At 4:09 PM, Anonymous Anonymous said...

Payscale is grandfathered. Newer postdocs are actually paid more than older ones. My starting salary seemed high at the time, but 5+ years later and with incremental yearly increases, I'm making barely more than first year postdocs are getting. It's unfair but it's how it works everywhere I've ever heard of.

I have this problem too. I've been a postdoc for 7 years now, and my salary is only just slightly above what a brand new first-year postdoc starting in our lab today makes. Next year those postdocs will be making equal to what I am now. My salary has actually stayed flat for the last 3 years not even a cost of living increase.

 
At 5:19 PM, Anonymous Anonymous said...

From "Anon 3:09" who wrote a comment in the last post:

@ Doctor Pion: You fail to include the fact that most regional comprehensive universities also offer benefits which postdocs do not get. For instance, I have several friends who are assistant professors at such institutions, and their employers match a certain percentage of their retirement contributions. That can add up to quite a lot in the end, and this is money that we don't have in the bank, should we choose to continue on as postdocs. Furthermore, I am paid through and NIH fellowship, but my employer still doesn't cover 100% of my health insurance, and I have to supplement dental and other insurances if I want them.

@ Thise: So, the tax amount I mentioned earlier is a very rough 10% of the salary. I don't itemize deductions. And, the taxes I pay (married, but with no dependents) end up being between 3-4K, annually. Good for you if you can get out of paying more income tax! Please share with us how you do it!
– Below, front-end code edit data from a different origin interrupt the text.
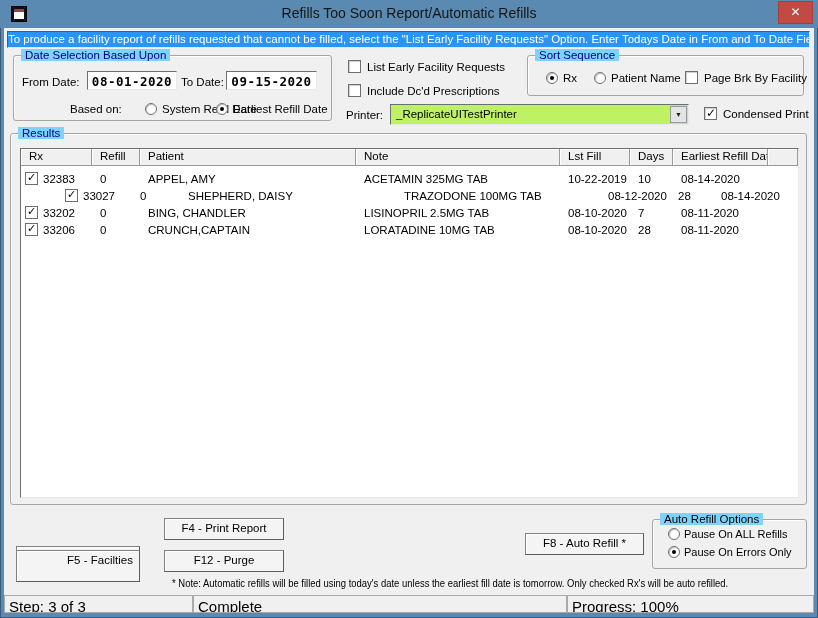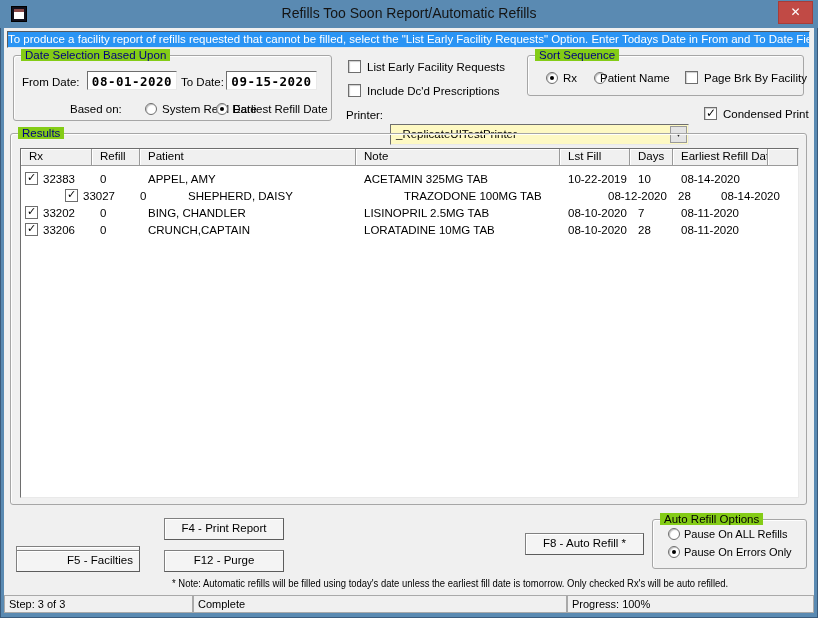"Date Selection Based Upon" .group-label { background: #84cc16 -> #7dd3fc }
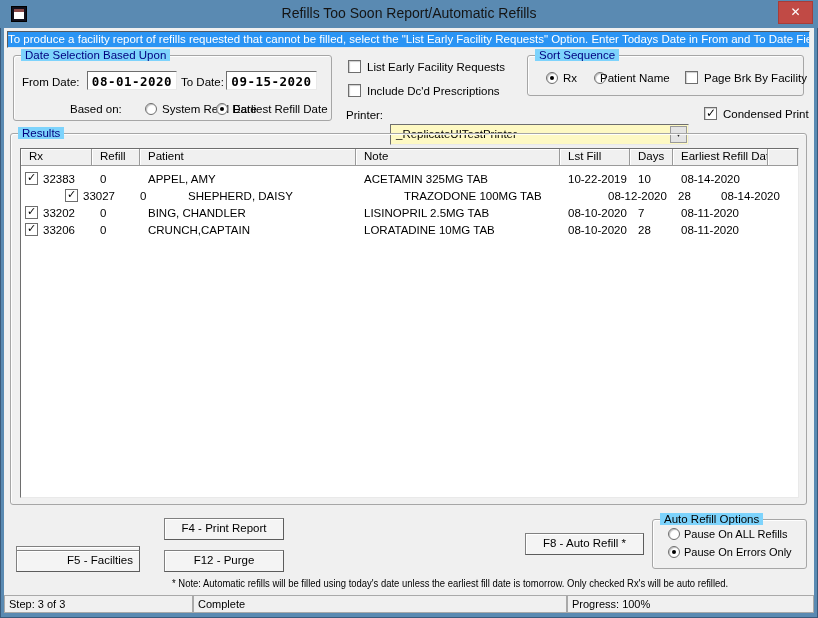"Patient Name" span.lbl { left: 72px -> 83px }
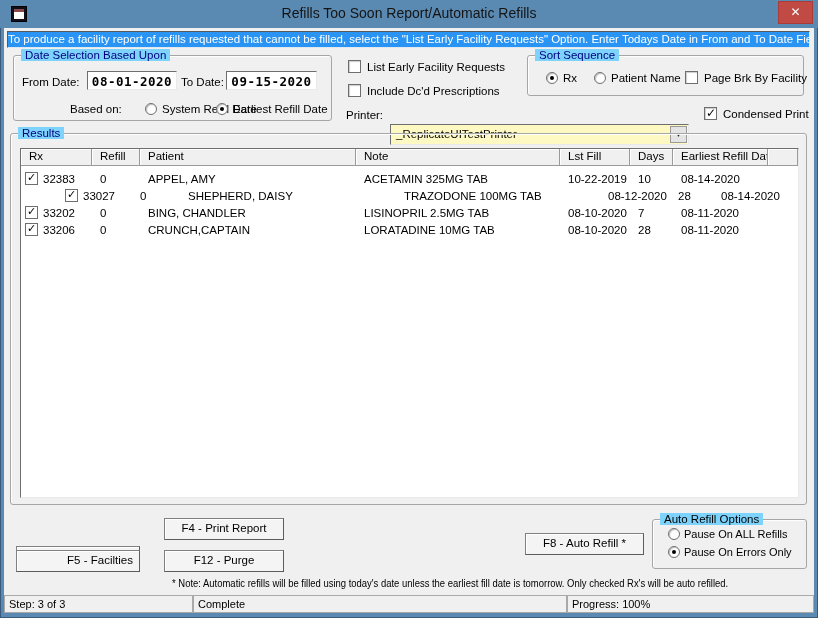"_ReplicateUITestPrinter" .combo { background: #fef9c3 -> #bef264; margin-top: 20px -> none }
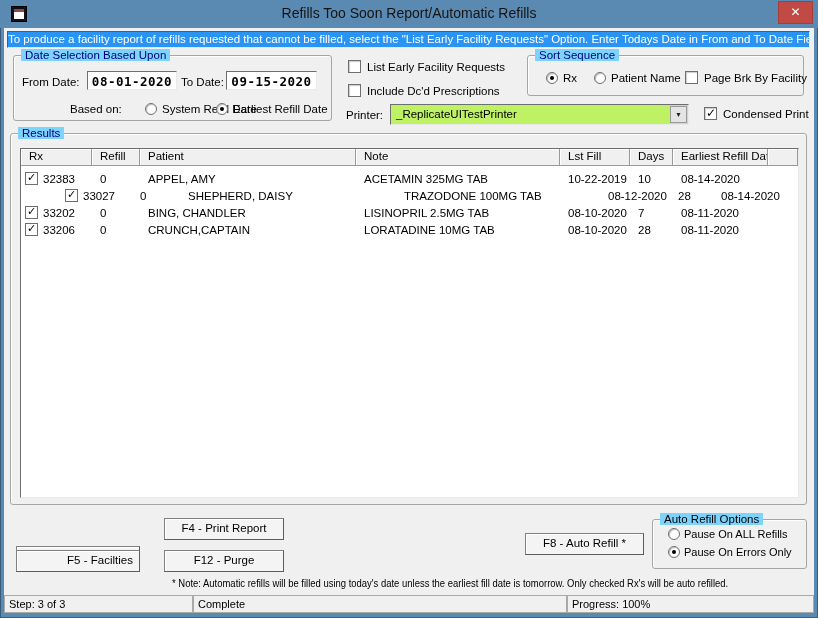"F5 - Facilties" div.btn { height: 22px -> 32px }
@ Mrs. PhD: I can't believe it's supposed to be a good thing to have imposter syndrome, either. That is the most ridiculous complaint to make about anyone: that they don't suffer from imposter syndrome!

 
At 8:50 PM, Anonymous Anonymous said...

Imposter syndrome is usually considered a NEGATIVE trait, not a positive! The fact that someone (I'm guessing a PI) told you that you should be having imposter syndrome speaks volumes. It shows just how little disregard PIs have for postdocs if they believe that any postdoc who actually has a healthy self esteem should be squashed. because we can't have postdocs being confident and realistic, why, they may challenge their PIs at some point!

 
At 10:51 AM, Anonymous Anonymous said...

I just have a question for you guys. Would your company ever recommend to make kool-aid soda? Cause Welchers came out with their own soda. If kool-aid is so popular, why not come out with a soda that has kool-aid flavor? I think that would be cool.